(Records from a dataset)
= Beginning of Section =
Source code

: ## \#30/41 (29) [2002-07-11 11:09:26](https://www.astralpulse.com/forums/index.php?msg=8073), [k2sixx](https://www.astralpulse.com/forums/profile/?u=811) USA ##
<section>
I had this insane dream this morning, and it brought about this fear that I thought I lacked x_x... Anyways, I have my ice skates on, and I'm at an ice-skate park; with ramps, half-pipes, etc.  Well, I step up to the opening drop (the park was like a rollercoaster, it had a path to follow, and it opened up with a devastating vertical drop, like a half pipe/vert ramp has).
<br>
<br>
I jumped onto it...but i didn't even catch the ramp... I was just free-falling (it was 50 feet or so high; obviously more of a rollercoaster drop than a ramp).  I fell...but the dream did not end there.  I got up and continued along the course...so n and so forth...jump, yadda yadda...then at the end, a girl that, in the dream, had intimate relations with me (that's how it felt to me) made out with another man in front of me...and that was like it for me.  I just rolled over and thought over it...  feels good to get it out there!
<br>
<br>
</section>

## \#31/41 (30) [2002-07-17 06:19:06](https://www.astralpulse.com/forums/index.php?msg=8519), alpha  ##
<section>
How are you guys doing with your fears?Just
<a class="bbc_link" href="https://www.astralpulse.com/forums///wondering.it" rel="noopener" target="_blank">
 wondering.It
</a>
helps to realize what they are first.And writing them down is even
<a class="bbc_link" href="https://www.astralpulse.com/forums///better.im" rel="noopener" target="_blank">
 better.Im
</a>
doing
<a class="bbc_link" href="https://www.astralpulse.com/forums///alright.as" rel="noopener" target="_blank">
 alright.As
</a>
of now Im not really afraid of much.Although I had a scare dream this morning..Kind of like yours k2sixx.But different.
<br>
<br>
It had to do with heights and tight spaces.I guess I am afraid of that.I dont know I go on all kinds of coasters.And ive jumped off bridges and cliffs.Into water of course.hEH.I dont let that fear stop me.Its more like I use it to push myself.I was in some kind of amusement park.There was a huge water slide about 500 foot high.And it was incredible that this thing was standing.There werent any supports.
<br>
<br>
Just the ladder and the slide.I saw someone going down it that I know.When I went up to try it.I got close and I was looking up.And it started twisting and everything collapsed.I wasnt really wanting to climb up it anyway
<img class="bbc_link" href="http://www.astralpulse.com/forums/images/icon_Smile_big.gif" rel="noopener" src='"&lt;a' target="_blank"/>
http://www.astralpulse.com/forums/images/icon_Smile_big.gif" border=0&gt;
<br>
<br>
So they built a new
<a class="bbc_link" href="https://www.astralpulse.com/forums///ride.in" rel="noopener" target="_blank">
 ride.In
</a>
= End of Section =
#### Task brief:
Can you express the lines of the material from the line containing "## \#31/41 (30)" through the line containing "helps to realize", both included, as a JSON list of strings with one string per line and any blank lines left out?

#### Answer to the exercise:
[
  "## \\#31/41 (30) [2002-07-17 06:19:06](https://www.astralpulse.com/forums/index.php?msg=8519), alpha  ##",
  "<section>",
  "How are you guys doing with your fears?Just",
  "<a class=\"bbc_link\" href=\"https://www.astralpulse.com/forums///wondering.it\" rel=\"noopener\" target=\"_blank\">",
  " wondering.It",
  "</a>",
  "helps to realize what they are first.And writing them down is even"
]